CLR cover

This web site is about Algorithms on Texts, also called Algorithmic Stringology. Text (word, string, sequence) is one of the main unstructured data types and the subject is of vital importance in Computer science.

The subject is versatile because it is a basic requirement in many sciences, especially in Computer science and engineering. The treatment of unstructured data is a very lively area and demands efficient methods due both to their presence in highly repetitive instructions of operating systems and to the vast amount of data that needs to be analysed on digital networks and equipments. The latter is clear for Information Technology companies that manage massive data in their data centres but also holds for most scientific areas beyond Computer science.

The site presents a collection of the most interesting representative problems in Stringology. They are introduced in a short and pleasant way and open doors to more advanced topics. They were extracted from hundreds of serious scientific publications, some of which are more than hundred years old and some are very fresh and up to date. Most of the problems are related to applications while others are more abstract. The core part of most of them is an ingenious short algorithmic solution except for a few introductory combinatorial problems. Solutions can be found in the book.

This is not just yet another site on the subject but a series of problems (puzzles and exercises). It is a complement to books dedicated to the subject in which topics are introduced in a more academic and comprehensive way. Nevertheless most concepts in the field are included in the site, which fills a missing gap and is very expected and needed, especially for students and teachers, as the first problem-solving site of the domain.

The organisation of the site consists of seven parts.

The very basics of stringology
is a preliminary chapter introducing the terminology, basic concepts and tools for the next chapters and that reflects six main streams in the area.
Combinatorial puzzles
is about Combinatorics on words, an important topic since many algorithms are based on combinatorial properties of their input.
Pattern matching
deals with the most classical subject, text searching and string matching.
Efficient data structures
is about data structures for text indexing. They are used as fundamental tools in a large amount of algorithms, like special arrays and trees associated with texts.
Regularities in words
concerns regularities that occur in texts, in particular repetitions and symmetries, that have a strong influence on the efficiency of algorithms.
Text compression
is devoted to several methods of the practically important area of conservative text compression.
Miscellaneous
contains various problems that do not fit in earlier chapters but certainly deserve presentation.

Problems listed in the site have been accumulated and developed over several years of teaching on string algorithms in our own different institutions in France, Poland, UK and USA. They have been taught mostly to Master's students and are given with solutions as well as with references for further readings.
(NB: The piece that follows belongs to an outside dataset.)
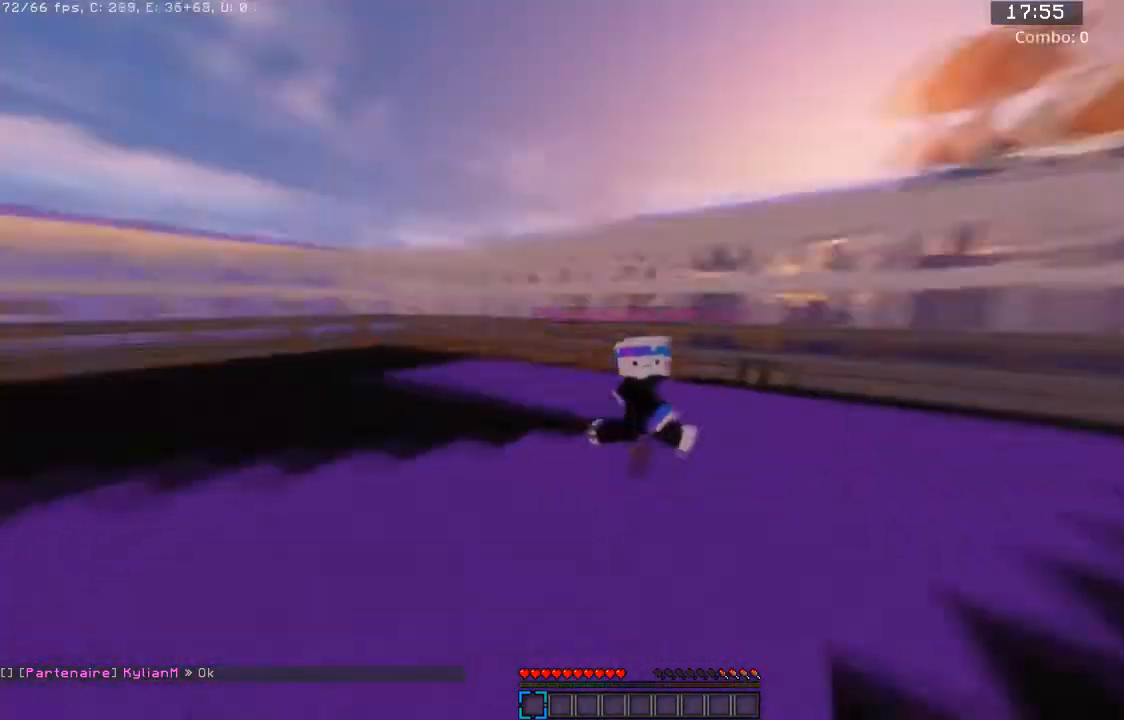
{"keys": ["space", "w"], "mouse": [], "events": [[34, "mouse_right", "down"], [201, "mouse_right", "up"]]}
The content also profits from the experience authors gained in writing previous textbooks.

Anyone teaching graduate courses on data structures and algorithms can select whatever they like from our site for their students. However the overall book is not elementary and is intended as a reference for researchers, PhD and Master students, as well as for academics teaching courses on algorithms even if they are not directly related to text algorithms. It should be viewed as a companion to standard textbooks on the domain. The self-contained presentation of problems provides a rapid access to their understanding and to their solutions without requiring a deep background on the subject.

The site is useful for specialised courses on text algorithms, as well as for more general courses on algorithms and data structures. It introduces all required concepts and notions to solve problems but some prerequisites in bachelor or sophomore-level academic courses on algorithms, data structures and discrete mathematics certainly help grasping the material more easily.